Maddie Birky is News Editor at “The Record.” “The Record,” is published weekly at Goshen College during the Fall and Spring semesters, and is produced by student journalists on campus. The views expressed are their own. “The Record” is not the official voice of the student body, administration or the faculty of Goshen College. This piece was originally posted in “The Record” here.

This weekend [March 20-21] starting Friday from 7-9:30 and Saturday from 9-3, Carolyn Heggen and Rhoda Keener will be presenting Sister Care, a project of Mennonite Women USA, in Newcomer 19. A grant given to Keener has allowed this to be a free pilot workshop. Women from Berkey Avenue Mennonite Fellowship, Silverwood Mennonite Church, Waterford Mennonite Church and College Mennonite Church will be providing home-cooked snacks, breakfast and lunch.

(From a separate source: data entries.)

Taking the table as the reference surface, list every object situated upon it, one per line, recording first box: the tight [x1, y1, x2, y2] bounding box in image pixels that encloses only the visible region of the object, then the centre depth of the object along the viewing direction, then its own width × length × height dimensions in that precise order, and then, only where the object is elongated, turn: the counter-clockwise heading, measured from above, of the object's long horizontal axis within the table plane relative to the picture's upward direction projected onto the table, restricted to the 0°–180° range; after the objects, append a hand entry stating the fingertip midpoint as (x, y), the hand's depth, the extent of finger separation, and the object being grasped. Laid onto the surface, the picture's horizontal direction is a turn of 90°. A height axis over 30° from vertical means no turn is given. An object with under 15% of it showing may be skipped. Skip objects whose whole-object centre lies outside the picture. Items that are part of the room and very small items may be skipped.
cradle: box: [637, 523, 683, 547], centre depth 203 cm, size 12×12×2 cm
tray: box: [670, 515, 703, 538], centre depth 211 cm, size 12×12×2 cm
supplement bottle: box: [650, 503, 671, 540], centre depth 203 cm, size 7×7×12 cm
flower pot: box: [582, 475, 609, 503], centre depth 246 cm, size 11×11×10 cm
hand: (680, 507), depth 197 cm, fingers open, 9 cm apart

“This is not a Mennonite-only event,” said Beth Martin Birky, professor of English and Women’s Gender Studies Mennonite Women USA board member. “Although they have led workshops at Mennonite-affiliated churches nationally and globally (India, Pakistan, Puerto Rico, Trinidad, Guatemala, Brazil and more), they have worked with women from a wide range of theological backgrounds and adapted it to different cultural contexts.”

At this workshop, ideas such as body image, self-worth, managing stress, making life decisions, and other topics related to college-aged women will be explored. According to Mennonite Women USA’s website, “Sister Care seminars provide women with tools for ongoing personal healing, recognizing and celebrating God’s grace in their lives, and responding more confidently and effectively to the needs of others in their families, congregations and communities.”

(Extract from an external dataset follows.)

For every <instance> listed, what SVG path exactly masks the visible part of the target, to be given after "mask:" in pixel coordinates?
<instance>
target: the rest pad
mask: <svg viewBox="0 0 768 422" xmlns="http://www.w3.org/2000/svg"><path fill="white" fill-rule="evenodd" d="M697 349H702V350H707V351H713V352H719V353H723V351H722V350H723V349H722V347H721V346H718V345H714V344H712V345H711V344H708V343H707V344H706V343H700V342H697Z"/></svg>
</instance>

Keener, a co-director of Mennonite Women USA since 2000 and a mental health counselor, developed this workshop with Heggen, who has a PhD in psychotherapy and is the author of Sexual Abuse in Christian Homes and Churches (2006), for women in the US. Heggen and Keener have presented this workshop in 11 different countries since its start in 2008. Other women who have participated in previous workshops have encouraged Keener and Heggen to develop this program specifically for younger women.

Birky was “really excited about their ideas for adapting their materials to younger women.” Last year, Birky helped Keener and Heggen meet with six Goshen College women to discuss and learn more about issues that are important to them.

When asked why this event is important and why women should be interested, Birky said, “to build relationships with other women [and] to recognize you’re not alone with the challenges that you might face as women today. I would love to see women building their support systems and discussing ways to improve them.”

Birky attended a Sister Care workshop a few years ago, and was “most moved by the reminder of how much love God has for all of us and how we learned ways to show God’s love to each other.”

There will be a follow-up workshop in October 2015, with the hope of expanding the workshop to other college campuses and communities.

“Women will also really benefit from [Keener and Heggen’s] input about self-care and compassionate listening,” said Birky.